If you've read How Car Engines Work, you know that almost all cars use four-stroke gasoline engines. One of the strokes is the compression stroke, where the engine compresses a cylinder-full of air and gas into a much smaller volume before igniting it with a spark plug. The amount of compression is called the compression ratio of the engine. A typical engine might have a compression ratio of 8-to-1.
The octane rating of gasoline tells you how much the fuel can be compressed before it spontaneously ignites. When gas ignites by compression rather than because of the spark from the spark plug, it causes knocking in the engine. Knocking can damage an engine, so it is not something you want to have happening. Lower-octane gas (like "regular" 87-octane gasoline) can handle the least amount of compression before igniting.

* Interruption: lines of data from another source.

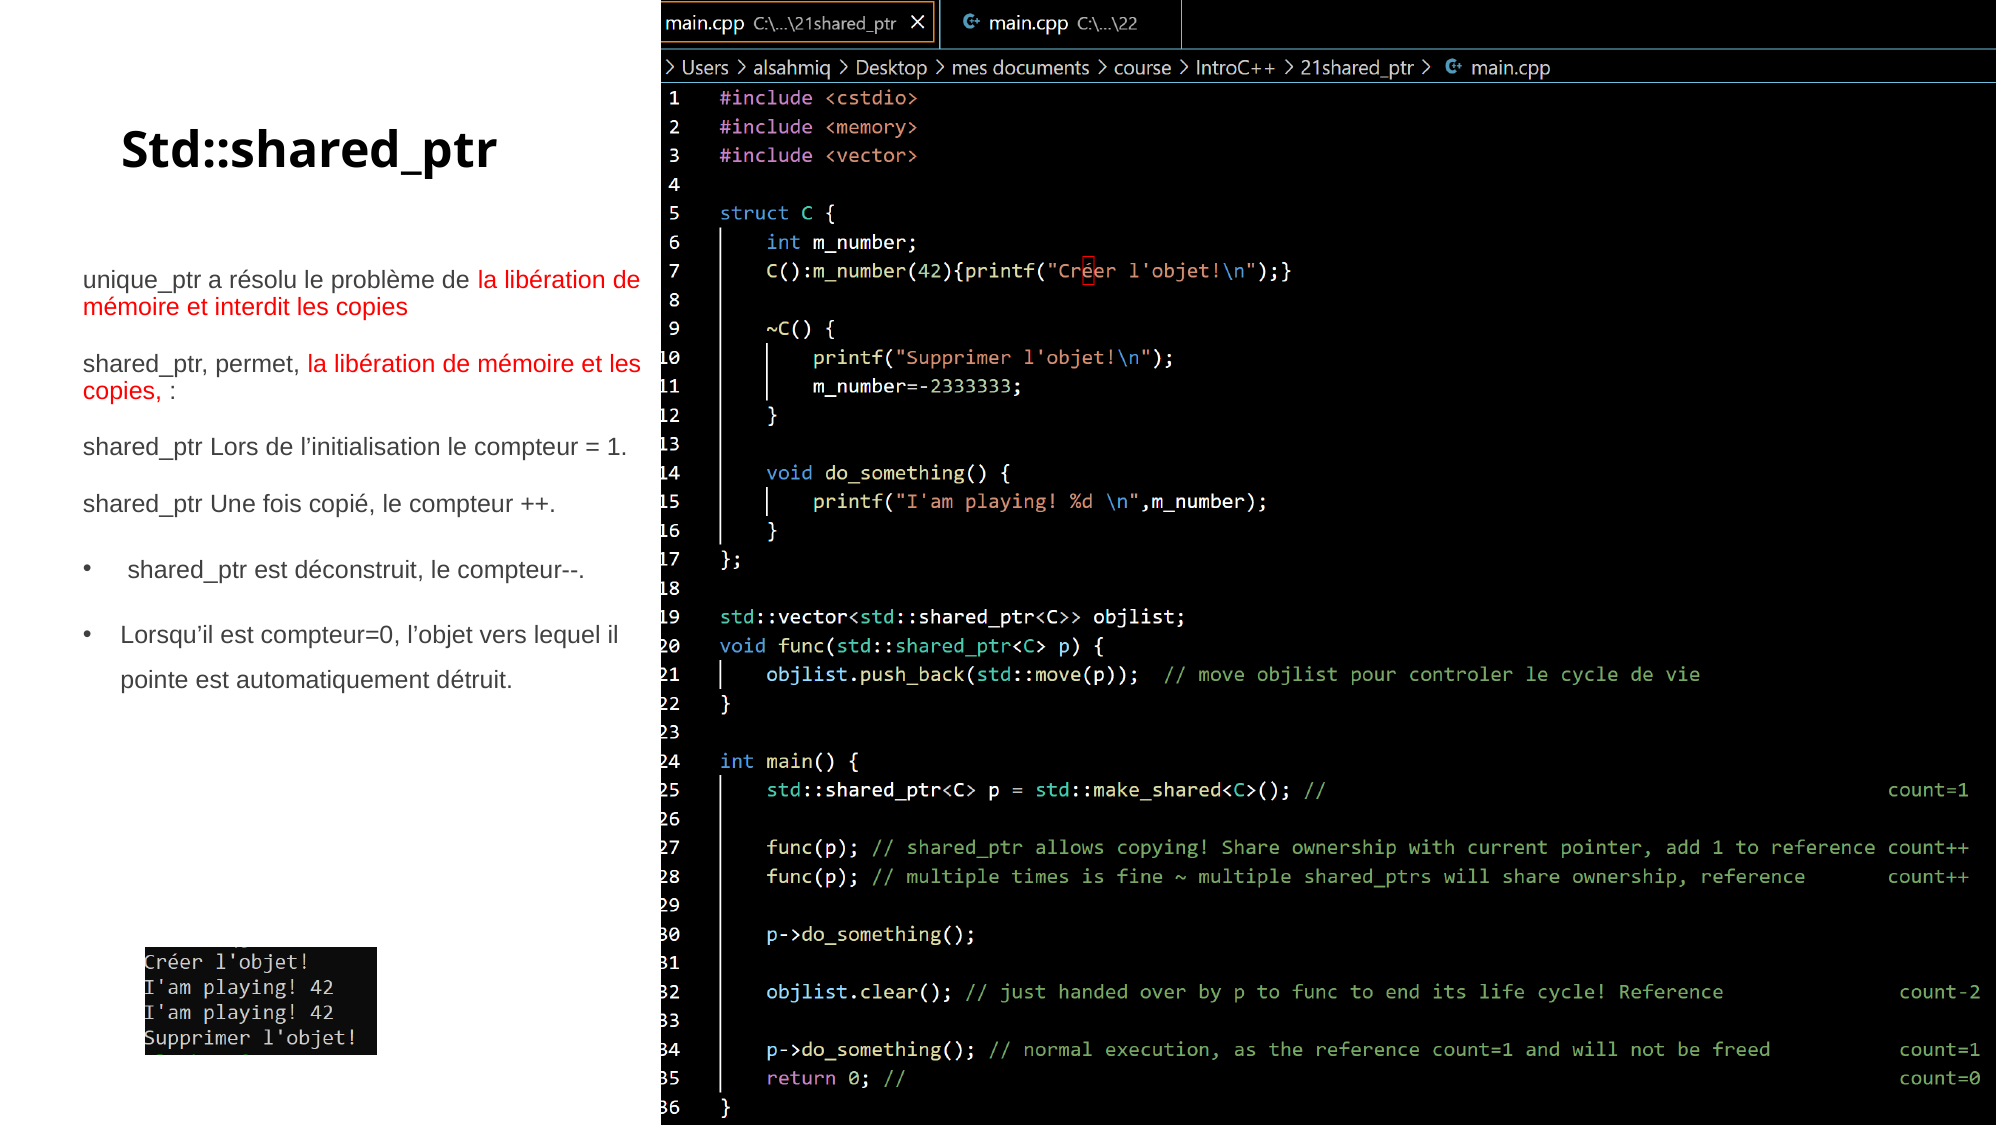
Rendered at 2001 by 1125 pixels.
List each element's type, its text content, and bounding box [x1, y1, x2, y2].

title Std::shared_ptr [106, 42, 661, 259]
picture [145, 947, 377, 1055]
picture [661, 0, 1996, 1125]
list unique_ptr a résolu le problème de la libération de mémoire et interdit les copies shared_ptr, permet, la libération de mémoire et les copies, : shared_ptr Lors de l’initialisation le compteur = 1. shared_ptr Une fois copié, le compteur ++. shared_ptr est déconstruit, le compteur--. Lorsqu’il est compteur=0, l’objet vers lequel il pointe est automatiquement détruit. [67, 259, 661, 1019]
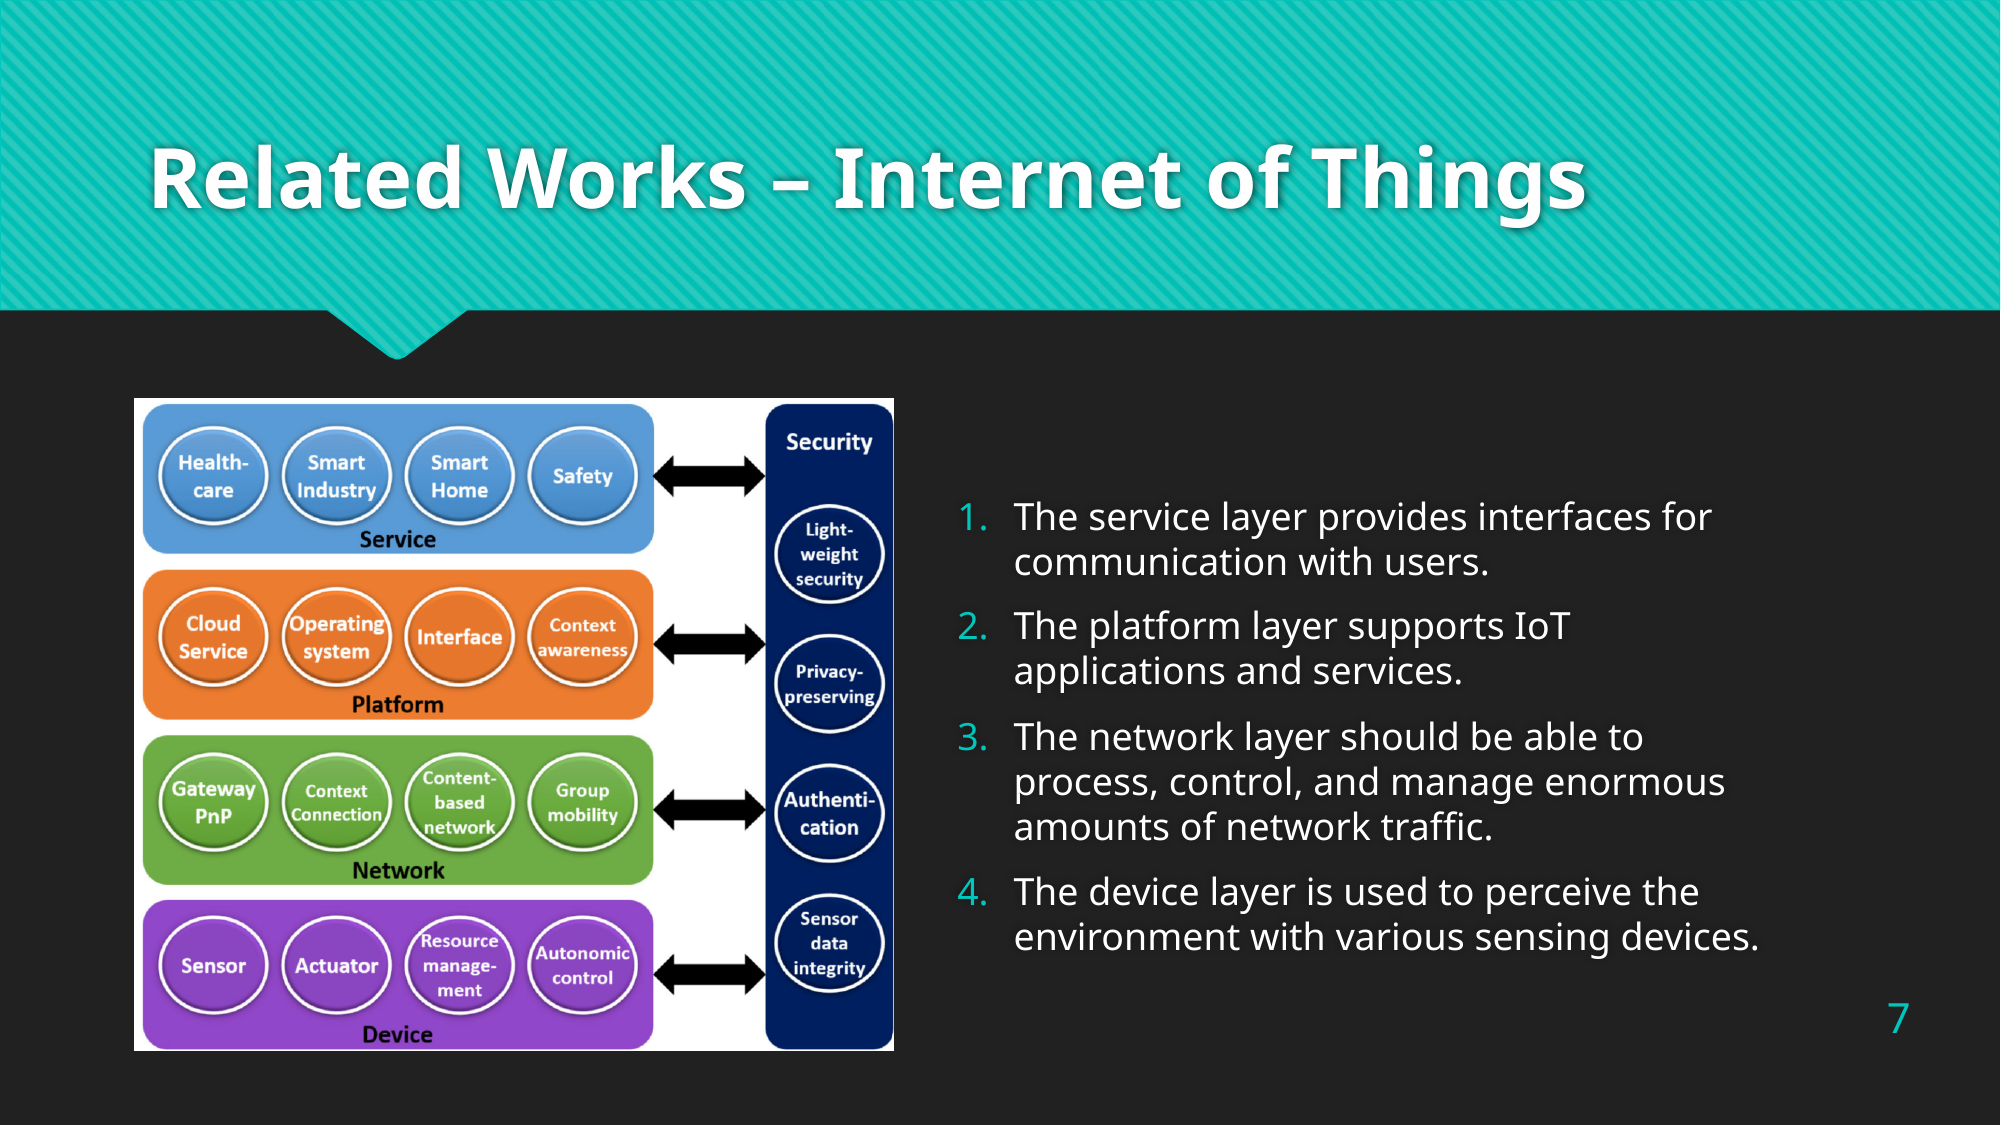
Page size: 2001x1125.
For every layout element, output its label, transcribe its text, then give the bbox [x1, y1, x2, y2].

The compression ratio of your engine determines the octane rating of the gas you must use in the car. One way to increase the horsepower of an engine of a given displacement is to increase its compression ratio. So a "high-performance engine" has a higher compression ratio and requires higher-octane fuel. The advantage of a high compression ratio is that it gives your engine a higher horsepower rating for a given engine weight -- that is what makes the engine "high performance." The disadvantage is that the gasoline for your engine costs more.

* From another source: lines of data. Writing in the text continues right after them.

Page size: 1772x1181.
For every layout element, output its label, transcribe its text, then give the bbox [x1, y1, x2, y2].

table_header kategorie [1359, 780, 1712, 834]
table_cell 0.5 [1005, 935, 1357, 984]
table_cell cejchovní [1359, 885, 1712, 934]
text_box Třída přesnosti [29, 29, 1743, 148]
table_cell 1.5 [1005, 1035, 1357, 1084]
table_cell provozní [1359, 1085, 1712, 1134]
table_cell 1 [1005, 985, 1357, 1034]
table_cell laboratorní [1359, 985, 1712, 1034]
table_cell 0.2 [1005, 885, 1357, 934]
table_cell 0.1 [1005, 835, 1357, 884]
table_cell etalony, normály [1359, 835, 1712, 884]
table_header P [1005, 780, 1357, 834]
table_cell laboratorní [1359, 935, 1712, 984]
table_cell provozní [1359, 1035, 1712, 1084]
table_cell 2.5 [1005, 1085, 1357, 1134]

7. What parameters determine octane requirement?
7.2 What is the effect of Compression ratio?
Most people know that an increase in Compression Ratio will require an
increase in fuel octane for the same engine design. Increasing the
compression ratio increases the theoretical thermodynamic efficiency of an
engine according to the standard equation
Efficiency = 1 - (1/compression ratio)^gamma-1
where gamma = ratio of specific heats at constant pressure and constant
volume of the working fluid ( for most purposes air is the working fluid,
and is treated as an ideal gas ). There are indications that thermal
efficiency reaches a maximum at a compression ratio of about 17:1 for
gasoline fuels in an SI engine [23].
The efficiency gains are best when the engine is at incipient knock, that's
why knock sensors ( actually vibration sensors ) are used. Low compression
ratio engines are less efficient because they can not deliver as much of the
ideal combustion power to the flywheel. For a typical carburetted engine,
without engine management [27,38]:-
Compression Octane Number Brake Thermal Efficiency
Ratio Requirement ( Full Throttle )
5:1 72 -
6:1 81 25 %
7:1 87 28 %
8:1 92 30 %
9:1 96 32 %
10:1 100 33 %
11:1 104 34 %
12:1 108 35 %
Modern engines have improved significantly on this, and the changing fuel
specifications and engine design should see more improvements, but
significant gains may have to await improved engine materials and fuels.